=== PROBLEM REQUIREMENTS ===
Produce a word-for-word copy of the listing below without its pictures.

=== DATASET EXTRACT ===
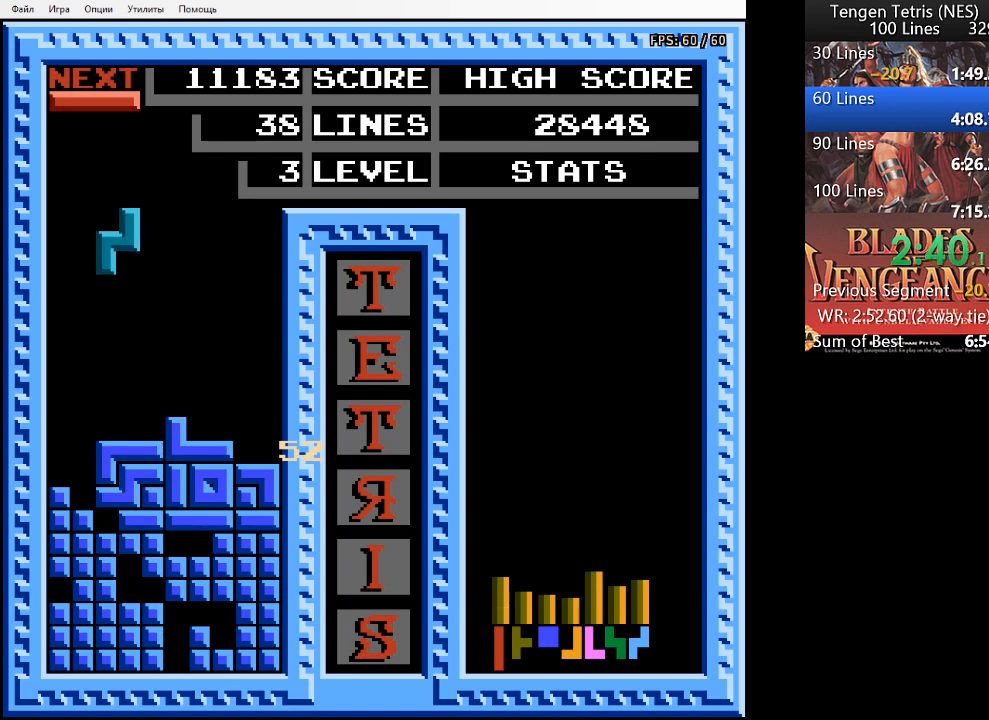
{"buttons": [], "events": [[33, "SQUARE", "up"], [500, "DPAD_RIGHT", "up"]]}
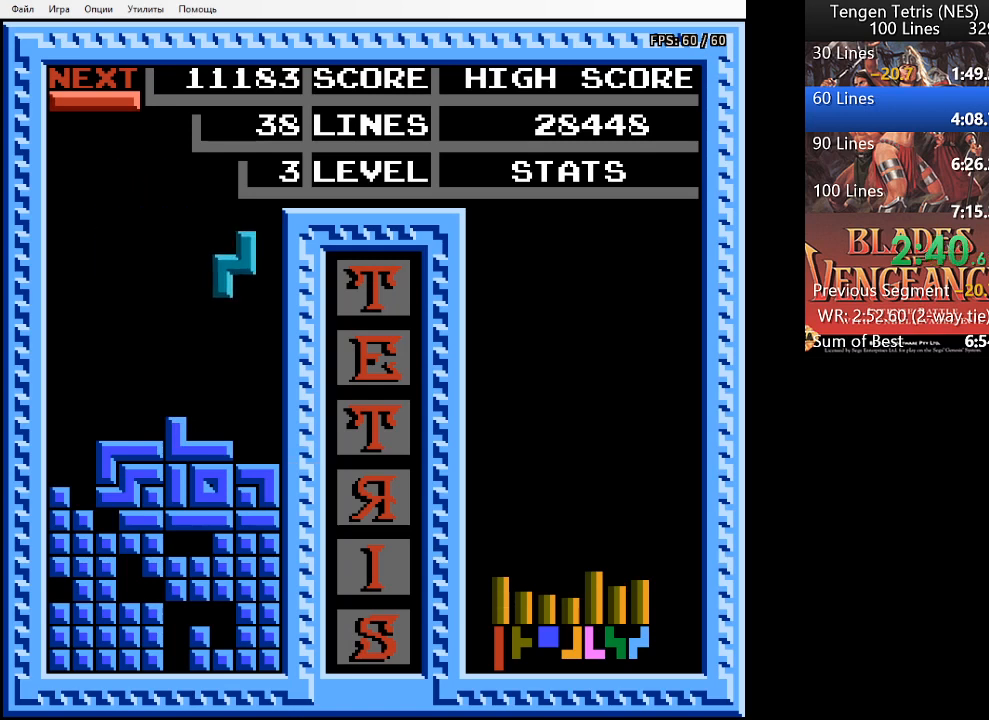
{"buttons": [], "events": [[33, "SQUARE", "down"], [133, "SQUARE", "up"]]}
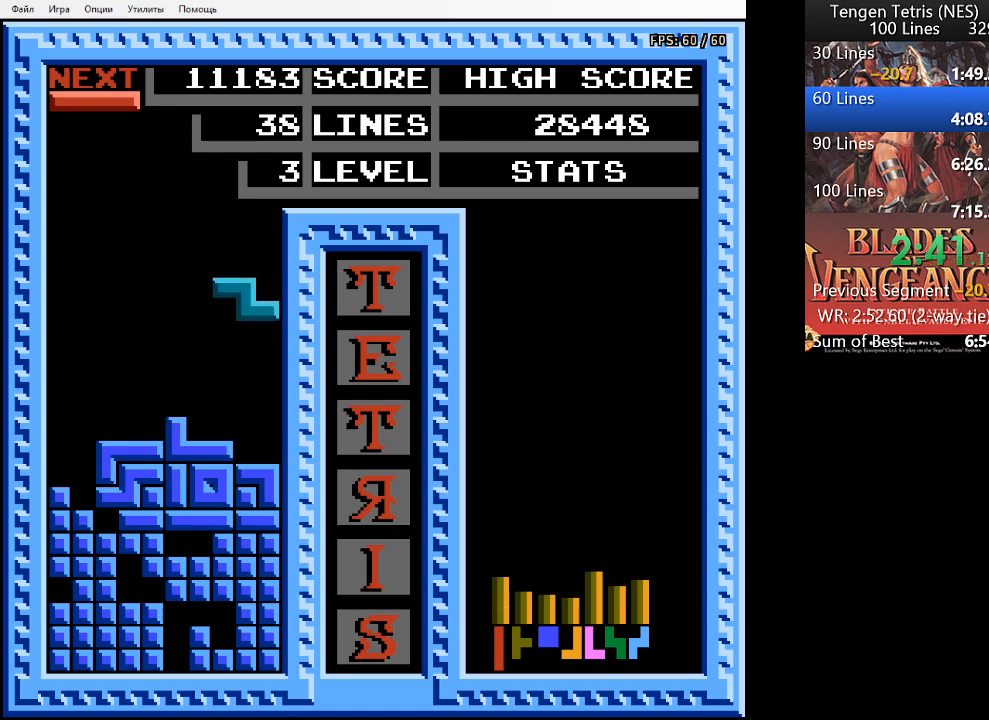
{"buttons": [], "events": [[33, "DPAD_DOWN", "down"], [433, "DPAD_DOWN", "up"]]}
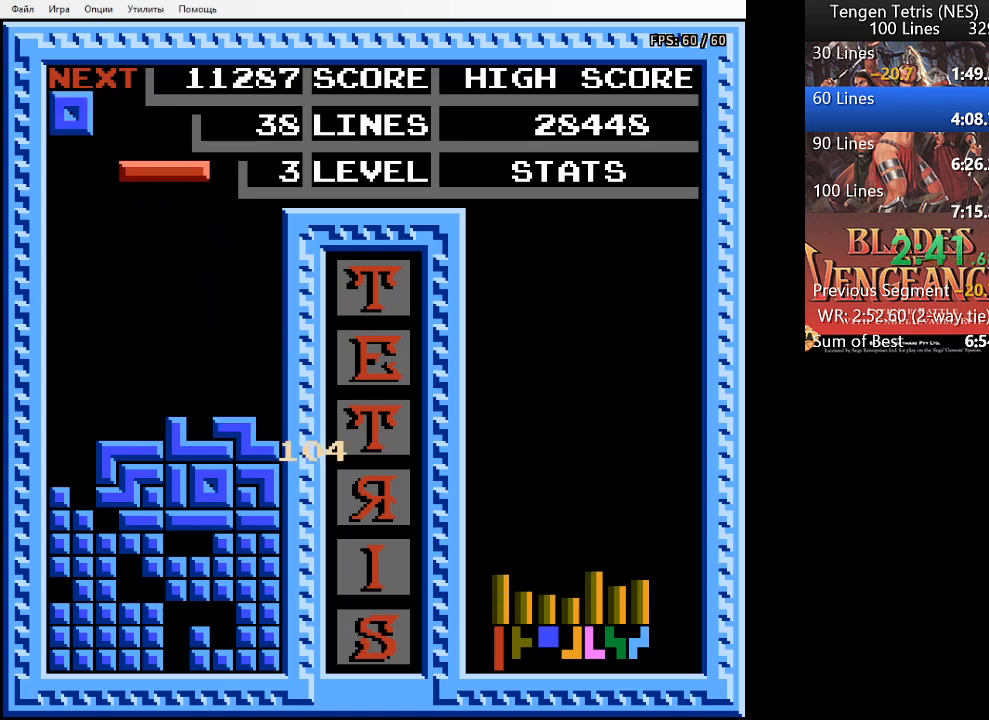
{"buttons": [], "events": [[100, "DPAD_LEFT", "down"], [233, "SQUARE", "down"], [333, "SQUARE", "up"], [500, "DPAD_LEFT", "up"]]}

=== TASK ANSWER ===
{"buttons": [], "events": [[33, "SQUARE", "up"], [500, "DPAD_RIGHT", "up"]]}
{"buttons": [], "events": [[33, "SQUARE", "down"], [133, "SQUARE", "up"]]}
{"buttons": [], "events": [[33, "DPAD_DOWN", "down"], [433, "DPAD_DOWN", "up"]]}
{"buttons": [], "events": [[100, "DPAD_LEFT", "down"], [233, "SQUARE", "down"], [333, "SQUARE", "up"], [500, "DPAD_LEFT", "up"]]}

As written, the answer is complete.